━━━━━ DATA PROVIDED ━━━━━

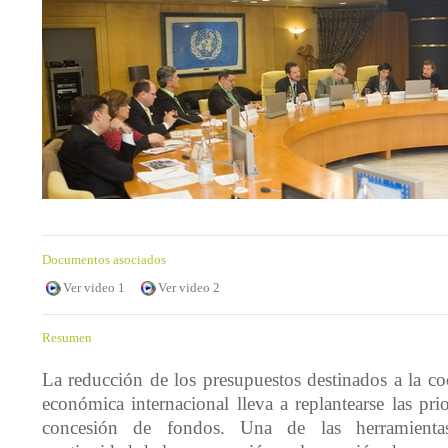
Documentos asociados
Ver video 1
Ver video 2
Resumen
La reducción de los presupuestos destinados a la coo
económica internacional lleva a replantearse las pri
concesión de fondos. Una de las herramientas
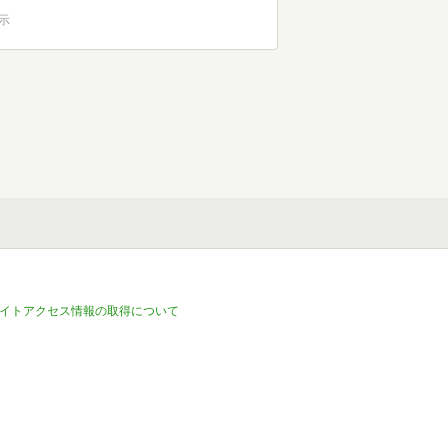
表示
イトアクセス情報の取得について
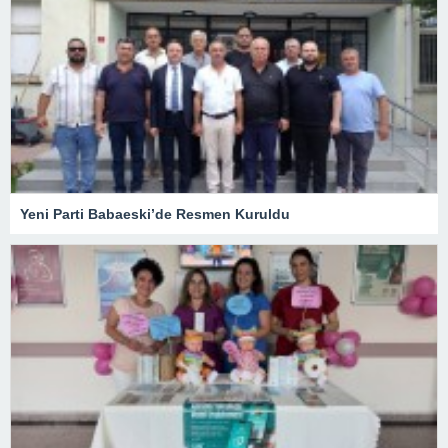
Yeni Parti Babaeski’de Resmen Kuruldu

━━━━━

Retype the text read from the material above line for line, without changing anything, and leave out the pictures.

Documentos asociados
Ver video 1
Ver video 2
Resumen
La reducción de los presupuestos destinados a la coo
económica internacional lleva a replantearse las pri
concesión de fondos. Una de las herramientas
表示
イトアクセス情報の取得について
Yeni Parti Babaeski’de Resmen Kuruldu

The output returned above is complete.